Art Dates & Location
June 28th – August 31st
Montmartre, SK S0G 3M0
(in-between the north end of 2nd & 1st St to the east of the Eiffel Tower Replica)
Vicky Sabourin lives and works in Montreal. She holds a master’s degree in visual arts from Concordia University. Her work has been presented in art galleries, museums and artist-run centres in Canada, the United States, and Europe. Recent solo exhibitions of her work include Les Curiosités at the Musée national des beaux-arts du Québec (MNBAQ), Danse Macabre at L’Oeil de Poisson in Quebec city and at Sporobole in Sherbrooke. Warmblood has been exhibited across the country; from Eastern Edge Gallery in St John’s Newfoundland, Struts Gallery in New Brunswick, the Hamilton Artists Inc in Ontario to Access Gallery in Vancouver. Sabourin’s piece Lac caché was part of the event Manif d’art 8, Biennale d’art contemporain du Québec, presented at the MNBAQ. In December 2014 she was named emerging artist of the year by the newspaper La Presse and was a finalist for the Pierre AyotAward. She is a recipient of grants from the Conseil des Arts et des Lettres du Québec and the Canada Council for the Arts.
The flat topography of Montmartre gives me vertigo. I understand a dense forest at night, the depth of a chasm, a cliff, the rolling hills, an old cabin in the wood, the bottom of a lake but I don’t understand the vast plains and their flatness. I am lost in a sea of grassland and I am having a crisis of flat-sickness. Words are emerging on the page of my notebook, piling up like little mountains expressing my new giddy obsession; building a mountain.

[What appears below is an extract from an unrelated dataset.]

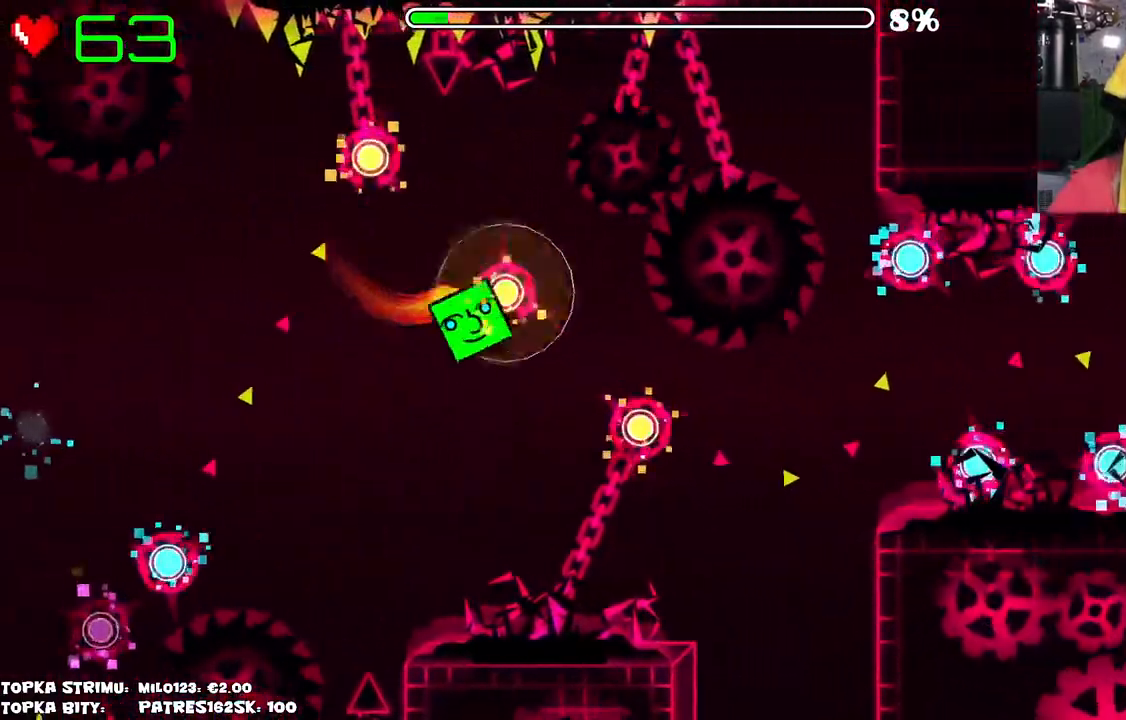
{"keys": [], "mouse": ["left"], "events": [[117, "mouse_left", "down"], [234, "mouse_left", "up"], [384, "mouse_left", "down"]]}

I am annoyed by my own reaction — common, cliché — but the landscape speaks a foreign language. The plains are the antithesis of my personal and imaginary landscape. Every time I dig and search somewhere else for inspiration, I stub my toes on that absent mountain. The throbbing pain pervades my mind. The absent mountain is my aching phantom limb.

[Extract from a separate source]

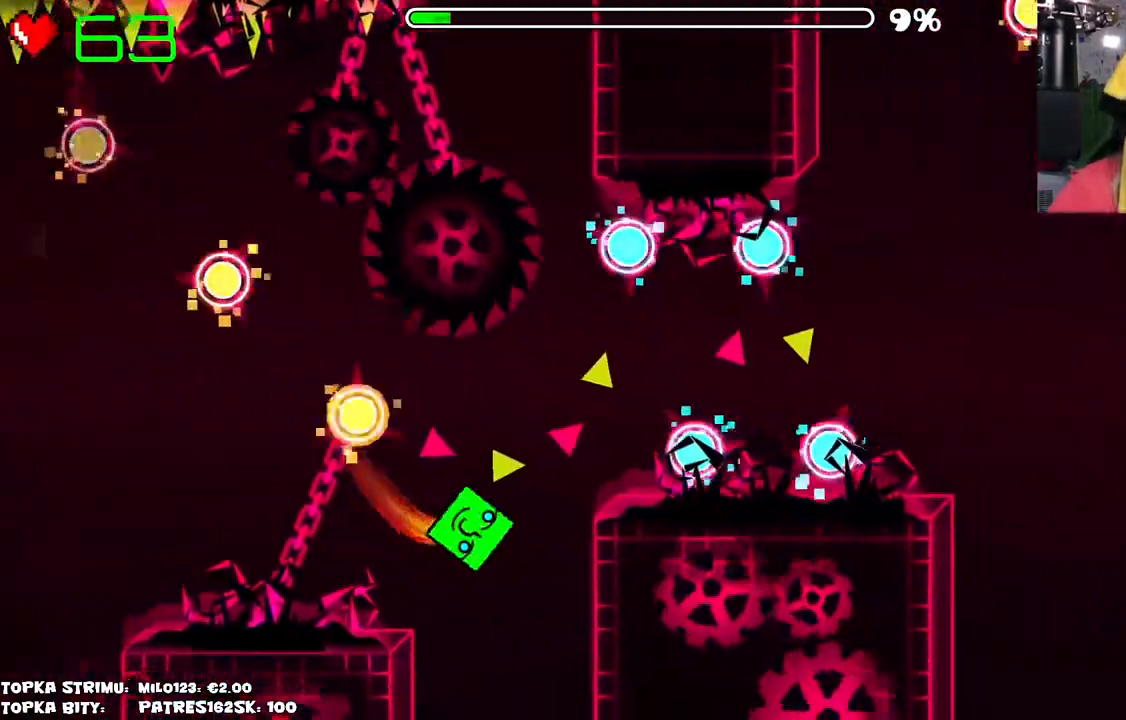
{"keys": [], "mouse": ["left"], "events": [[67, "mouse_left", "up"], [350, "mouse_left", "down"], [400, "mouse_left", "up"], [484, "mouse_left", "down"]]}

Most of the first Montmartre settlers were French European urbanites that left the old world in order to start a new life as farmers. The transition into a new continent and lifestyle must have been astounding. Their physical and emotional reaction to the flat land was surely greater than my own. The text-based outdoor installation refers to these settlers or anybody that came from away. The absent mountain is a symbol embodying anything monumental that was left behind. It could be your homeland, friends and family members, memories… It speaks of the weight of something or someone important that we had to leave behind.